🤖 AI Summary
This work addresses the limitation of existing feed-forward 3D Gaussian splatting methods, which entangle geometry with transient appearance factors such as lighting and weather, thereby hindering relighting and appearance transfer. To overcome this, we propose SpectralSplat—the first approach within a feed-forward Gaussian splatting framework to explicitly disentangle geometry from appearance. Our method employs a shared MLP to generate an appearance-invariant base color field and introduces an adaptive field modulated by a global appearance embedding. Leveraging physics-guided intrinsic decomposition and diffusion models, we synthesize paired training data and adopt a hybrid relighting strategy for joint optimization. SpectralSplat achieves temporally consistent re-rendering across time and environmental conditions while enabling controllable appearance editing, all without compromising reconstruction fidelity.
📝 Abstract
Feed-forward 3D Gaussian Splatting methods have achieved impressive reconstruction quality for autonomous driving scenes, yet they entangle scene geometry with transient appearance properties such as lighting, weather, and time of day. This coupling prevents relighting, appearance transfer, and consistent rendering across multi-traversal data captured under varying environmental conditions. We present SpectralSplat, a method that disentangles appearance from geometry within a feed-forward Gaussian Splatting framework. Our key insight is to factor color prediction into an appearance-agnostic base stream and and appearance-conditioned adapted stream, both produced by a shared MLP conditioned on a global appearance embedding derived from DINOv2 features.
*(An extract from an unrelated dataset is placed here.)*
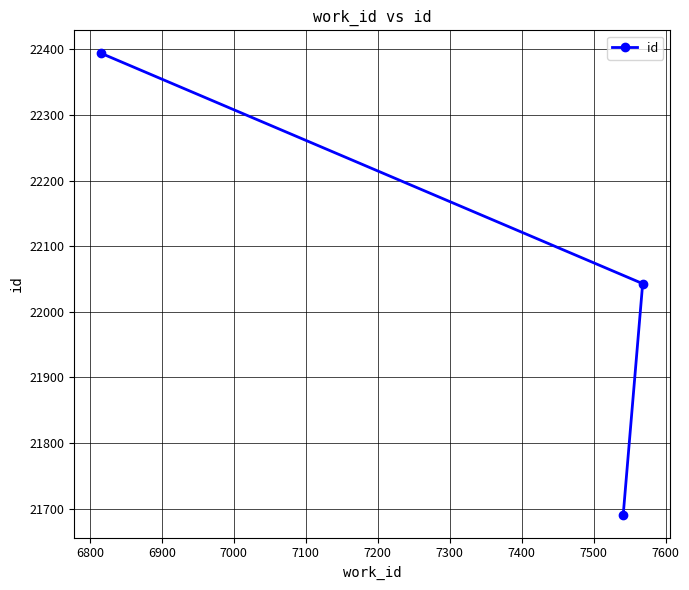

What is the sum of all values?

66128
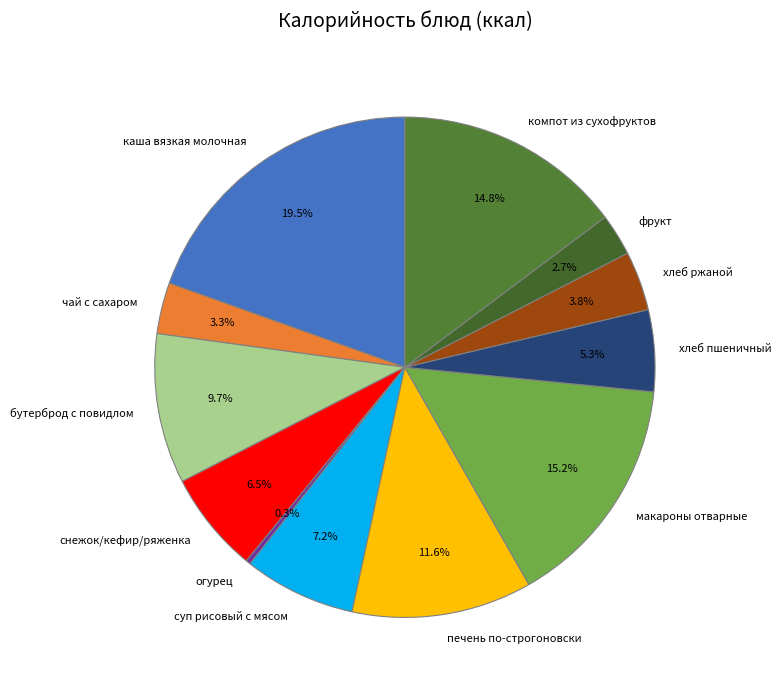

To the nearest percent, what percentage of the pie is хлеб ржаной?

4%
To enforce disentanglement, we train with paired observations generated by a hybrid relighting pipeline that combines physics-based intrinsic decomposition with diffusion based generative refinement, and supervise with complementary consistency, reconstruction, cross-appearance, and base color losses. We further introduce an appearance-adaptable temporal history that stores appearance-agnostic features, enabling accumulated Gaussians to be re-rendered under arbitrary target appearances. Experiments demonstrate that SpectralSplat preserves the reconstruction quality of the underlying backbone while enabling controllable appearance transfer and temporally consistent relighting across driving sequences.